> [ABOUT THIS EXERCISE]
Type the listing below out again exactly. No images.

> [EXTRACTED DATA]
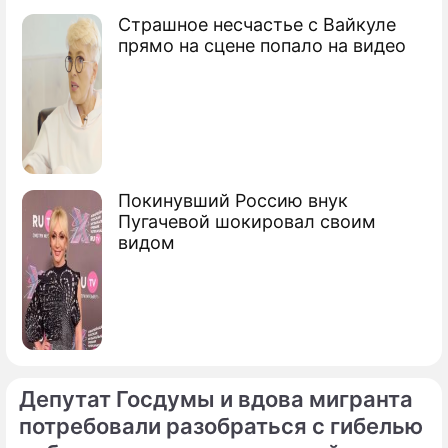
Страшное несчастье с Вайкуле
прямо на сцене попало на видео
Сюжеты
Опасные дороги
Покинувший Россию внук
Пугачевой шокировал своим
видом
Депутат Госдумы и вдова мигранта
потребовали разобраться с гибелью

> [RESULT]
Страшное несчастье с Вайкуле
прямо на сцене попало на видео
Сюжеты
Опасные дороги
Покинувший Россию внук
Пугачевой шокировал своим
видом
Депутат Госдумы и вдова мигранта
потребовали разобраться с гибелью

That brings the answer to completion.